While josh poley's and Bala Subramanyam's are good answers, I would add that, if the core value of your business is security you should:
Hackers and developers will be your main asset, and they should know that. Indeed we can list most common security practices here, but applying our suggestions you won't make your system truly secure, just funny to hack.
When security matters, great talents, passion and competence are your only protection.
This is what I'm thinking:
All records are store in my home computer (offline) encrypted with my personal key. Within this computer there's the patient records and a private and a public key for each user. This computer uploads new data, as is, encrypter to the webserver.
The webserver only contains encrypted data.
I supply the public key to my users. Be it using email sent from somewhere else, or even by snail mail.
Webserver decrypts data on every request. Because the users password is its public key, decription on the server can only happen while there's an active session.
Because there's asymetric keys in play, I can even insert new encrypted data on the webserver (user input) and later fetch it to my offline-computer.
Downside: Requesting a new password requires the offline-computer to upload re-encrypted data, and to send a new password somehow.
Upside: Makes the webserver security concerns less relevant.
Is this the best solution?
Ok I will just try to build up a little on what you already proposed. Firstly you might want to research the technologies behind mega website; it uses presumably exactly what you'd be interested. On the fly JS based encryption however still does have some weaknesses. That being said it would not be easy to implement on the fly decryption of the records with js and html, not impossible though. Thus yes I would say you are generally thinking in the right direction.

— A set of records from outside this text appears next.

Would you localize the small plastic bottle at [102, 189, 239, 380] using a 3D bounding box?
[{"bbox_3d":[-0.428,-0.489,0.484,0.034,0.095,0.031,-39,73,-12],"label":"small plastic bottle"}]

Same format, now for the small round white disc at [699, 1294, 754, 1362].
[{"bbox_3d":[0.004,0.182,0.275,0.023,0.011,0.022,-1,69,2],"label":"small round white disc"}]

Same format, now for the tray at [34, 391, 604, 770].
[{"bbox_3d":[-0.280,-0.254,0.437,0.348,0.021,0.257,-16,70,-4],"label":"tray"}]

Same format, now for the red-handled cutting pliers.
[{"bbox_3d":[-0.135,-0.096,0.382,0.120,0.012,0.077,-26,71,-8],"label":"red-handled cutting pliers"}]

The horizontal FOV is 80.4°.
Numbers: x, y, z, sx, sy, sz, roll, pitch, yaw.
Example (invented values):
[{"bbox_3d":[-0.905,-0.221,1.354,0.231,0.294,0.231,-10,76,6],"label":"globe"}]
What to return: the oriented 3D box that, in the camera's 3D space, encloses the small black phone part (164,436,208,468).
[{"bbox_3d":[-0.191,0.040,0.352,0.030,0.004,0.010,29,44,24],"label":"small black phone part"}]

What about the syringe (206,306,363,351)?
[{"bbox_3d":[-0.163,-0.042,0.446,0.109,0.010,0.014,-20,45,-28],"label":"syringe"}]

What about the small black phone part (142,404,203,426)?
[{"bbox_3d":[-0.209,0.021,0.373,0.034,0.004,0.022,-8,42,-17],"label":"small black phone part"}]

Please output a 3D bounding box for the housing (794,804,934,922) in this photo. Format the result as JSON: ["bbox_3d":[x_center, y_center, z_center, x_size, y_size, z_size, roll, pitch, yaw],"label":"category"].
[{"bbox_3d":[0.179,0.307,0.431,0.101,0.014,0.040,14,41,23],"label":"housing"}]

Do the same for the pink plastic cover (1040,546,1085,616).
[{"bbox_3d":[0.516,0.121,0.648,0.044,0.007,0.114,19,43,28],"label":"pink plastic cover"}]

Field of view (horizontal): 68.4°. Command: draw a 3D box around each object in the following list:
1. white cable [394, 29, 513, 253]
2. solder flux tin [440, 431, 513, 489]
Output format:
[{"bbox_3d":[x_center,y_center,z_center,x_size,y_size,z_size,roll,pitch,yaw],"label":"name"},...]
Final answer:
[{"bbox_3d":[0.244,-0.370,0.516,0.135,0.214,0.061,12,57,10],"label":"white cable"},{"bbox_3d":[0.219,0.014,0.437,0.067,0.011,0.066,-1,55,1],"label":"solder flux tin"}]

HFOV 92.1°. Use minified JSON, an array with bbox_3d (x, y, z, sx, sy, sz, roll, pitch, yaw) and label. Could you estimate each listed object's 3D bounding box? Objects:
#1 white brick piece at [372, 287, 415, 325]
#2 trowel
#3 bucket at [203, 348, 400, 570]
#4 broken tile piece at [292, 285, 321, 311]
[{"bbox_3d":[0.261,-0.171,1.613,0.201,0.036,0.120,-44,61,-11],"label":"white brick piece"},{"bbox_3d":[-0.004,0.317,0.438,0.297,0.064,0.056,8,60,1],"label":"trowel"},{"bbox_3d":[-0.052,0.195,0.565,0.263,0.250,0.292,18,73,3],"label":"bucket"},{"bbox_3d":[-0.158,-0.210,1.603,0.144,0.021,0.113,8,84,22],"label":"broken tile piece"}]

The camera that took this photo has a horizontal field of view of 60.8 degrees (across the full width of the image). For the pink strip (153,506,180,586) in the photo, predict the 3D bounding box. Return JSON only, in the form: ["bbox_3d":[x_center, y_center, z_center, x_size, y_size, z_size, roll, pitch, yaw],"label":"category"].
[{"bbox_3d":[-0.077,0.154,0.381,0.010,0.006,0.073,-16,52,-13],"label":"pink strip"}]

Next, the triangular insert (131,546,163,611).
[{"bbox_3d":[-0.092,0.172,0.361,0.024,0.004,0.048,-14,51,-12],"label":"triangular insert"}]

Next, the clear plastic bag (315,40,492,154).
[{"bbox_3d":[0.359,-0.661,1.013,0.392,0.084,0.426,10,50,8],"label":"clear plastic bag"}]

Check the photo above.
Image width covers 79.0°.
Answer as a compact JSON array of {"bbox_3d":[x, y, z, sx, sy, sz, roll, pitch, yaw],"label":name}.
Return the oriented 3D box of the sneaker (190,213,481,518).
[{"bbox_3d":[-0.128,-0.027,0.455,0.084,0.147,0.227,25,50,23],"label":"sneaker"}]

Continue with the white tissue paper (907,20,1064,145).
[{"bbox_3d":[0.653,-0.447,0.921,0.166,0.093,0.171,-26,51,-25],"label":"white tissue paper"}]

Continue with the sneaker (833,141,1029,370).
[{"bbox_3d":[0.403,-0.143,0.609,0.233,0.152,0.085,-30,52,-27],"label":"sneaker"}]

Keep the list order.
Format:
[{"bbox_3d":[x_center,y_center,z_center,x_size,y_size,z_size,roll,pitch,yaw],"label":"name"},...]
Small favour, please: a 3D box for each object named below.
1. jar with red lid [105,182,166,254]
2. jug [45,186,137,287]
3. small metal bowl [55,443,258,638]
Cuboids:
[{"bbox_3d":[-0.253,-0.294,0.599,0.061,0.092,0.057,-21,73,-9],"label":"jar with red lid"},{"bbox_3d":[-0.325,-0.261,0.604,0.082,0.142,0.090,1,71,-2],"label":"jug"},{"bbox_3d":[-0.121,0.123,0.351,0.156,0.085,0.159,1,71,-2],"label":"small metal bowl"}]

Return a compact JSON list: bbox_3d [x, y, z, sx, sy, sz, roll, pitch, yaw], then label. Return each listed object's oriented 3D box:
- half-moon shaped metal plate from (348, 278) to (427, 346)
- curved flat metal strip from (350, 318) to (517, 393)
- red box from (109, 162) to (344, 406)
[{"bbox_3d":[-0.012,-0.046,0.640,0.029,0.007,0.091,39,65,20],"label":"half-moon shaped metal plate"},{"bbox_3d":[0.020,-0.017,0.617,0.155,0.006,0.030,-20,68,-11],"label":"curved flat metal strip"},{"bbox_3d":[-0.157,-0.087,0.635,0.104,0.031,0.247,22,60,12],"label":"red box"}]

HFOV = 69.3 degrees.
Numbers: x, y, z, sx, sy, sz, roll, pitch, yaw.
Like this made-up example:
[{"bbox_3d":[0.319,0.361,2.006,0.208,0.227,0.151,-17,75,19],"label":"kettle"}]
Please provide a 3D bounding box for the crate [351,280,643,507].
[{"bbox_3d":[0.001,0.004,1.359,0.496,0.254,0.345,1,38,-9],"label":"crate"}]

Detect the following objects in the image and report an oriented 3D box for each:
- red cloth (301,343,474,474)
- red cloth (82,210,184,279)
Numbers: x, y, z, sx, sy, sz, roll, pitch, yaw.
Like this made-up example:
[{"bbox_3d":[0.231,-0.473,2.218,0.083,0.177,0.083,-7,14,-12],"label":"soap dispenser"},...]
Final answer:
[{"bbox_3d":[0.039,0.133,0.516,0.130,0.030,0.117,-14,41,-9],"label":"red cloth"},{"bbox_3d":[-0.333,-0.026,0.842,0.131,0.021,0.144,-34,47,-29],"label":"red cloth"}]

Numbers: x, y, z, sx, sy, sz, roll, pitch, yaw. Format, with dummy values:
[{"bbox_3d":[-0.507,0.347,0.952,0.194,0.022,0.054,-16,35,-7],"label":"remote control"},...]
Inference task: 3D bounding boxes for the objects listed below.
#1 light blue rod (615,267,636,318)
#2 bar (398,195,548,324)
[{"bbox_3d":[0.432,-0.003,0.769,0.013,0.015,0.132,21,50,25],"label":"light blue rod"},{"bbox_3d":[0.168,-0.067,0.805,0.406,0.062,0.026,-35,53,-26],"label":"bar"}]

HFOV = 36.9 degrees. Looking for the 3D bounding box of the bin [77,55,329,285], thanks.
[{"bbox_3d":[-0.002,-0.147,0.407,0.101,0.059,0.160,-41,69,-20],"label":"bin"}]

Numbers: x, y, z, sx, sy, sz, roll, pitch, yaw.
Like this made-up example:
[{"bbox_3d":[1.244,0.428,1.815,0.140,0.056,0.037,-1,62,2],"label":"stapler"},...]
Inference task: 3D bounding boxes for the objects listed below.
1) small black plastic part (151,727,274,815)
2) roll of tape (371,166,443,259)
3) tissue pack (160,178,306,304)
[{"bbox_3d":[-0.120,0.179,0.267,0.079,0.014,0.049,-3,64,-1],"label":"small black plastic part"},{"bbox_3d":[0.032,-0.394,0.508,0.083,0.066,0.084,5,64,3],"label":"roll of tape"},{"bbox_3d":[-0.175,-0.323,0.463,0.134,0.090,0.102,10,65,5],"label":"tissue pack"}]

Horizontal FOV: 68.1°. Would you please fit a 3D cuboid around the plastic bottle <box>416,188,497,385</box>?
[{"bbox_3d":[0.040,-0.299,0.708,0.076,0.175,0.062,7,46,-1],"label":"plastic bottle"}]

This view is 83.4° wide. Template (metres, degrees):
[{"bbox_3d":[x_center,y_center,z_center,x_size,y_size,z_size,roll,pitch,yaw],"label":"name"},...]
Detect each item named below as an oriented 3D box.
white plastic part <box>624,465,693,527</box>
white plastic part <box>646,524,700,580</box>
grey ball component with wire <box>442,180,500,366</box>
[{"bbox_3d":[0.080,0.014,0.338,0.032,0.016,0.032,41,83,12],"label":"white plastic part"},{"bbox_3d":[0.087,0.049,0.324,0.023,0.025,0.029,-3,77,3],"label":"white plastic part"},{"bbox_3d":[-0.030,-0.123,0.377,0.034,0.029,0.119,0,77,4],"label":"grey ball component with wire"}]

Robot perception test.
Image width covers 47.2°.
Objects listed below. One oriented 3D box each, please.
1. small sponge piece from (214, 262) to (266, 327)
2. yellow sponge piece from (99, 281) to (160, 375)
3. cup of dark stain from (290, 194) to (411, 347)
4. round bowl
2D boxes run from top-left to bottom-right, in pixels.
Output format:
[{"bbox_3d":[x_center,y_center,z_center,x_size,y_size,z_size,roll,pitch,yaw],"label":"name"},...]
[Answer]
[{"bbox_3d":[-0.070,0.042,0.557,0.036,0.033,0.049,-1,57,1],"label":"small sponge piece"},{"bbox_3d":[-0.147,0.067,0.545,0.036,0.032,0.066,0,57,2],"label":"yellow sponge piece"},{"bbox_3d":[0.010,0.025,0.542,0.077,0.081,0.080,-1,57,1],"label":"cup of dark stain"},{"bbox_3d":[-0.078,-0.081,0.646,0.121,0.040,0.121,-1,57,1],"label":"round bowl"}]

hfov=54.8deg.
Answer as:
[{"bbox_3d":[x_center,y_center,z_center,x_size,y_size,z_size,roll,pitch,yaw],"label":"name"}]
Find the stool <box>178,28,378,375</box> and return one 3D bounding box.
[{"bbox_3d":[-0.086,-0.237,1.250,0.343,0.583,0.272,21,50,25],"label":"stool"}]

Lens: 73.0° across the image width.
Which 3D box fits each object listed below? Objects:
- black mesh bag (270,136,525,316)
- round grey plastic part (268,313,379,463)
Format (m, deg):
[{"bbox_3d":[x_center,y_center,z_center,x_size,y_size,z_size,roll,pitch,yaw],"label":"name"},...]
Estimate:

Regardless you would have to consider all the common attack techniques and defenses (website attacks, server attacks etc.), but this topic is way too broad to be covered fully and completely in a single answer. And needless to say those are already very well covered in other answers.
As for 'architecture', if you are really paranoid you could also have the database on a separate server, which runs the database on an obscure port and allows incoming connections only from the webserver.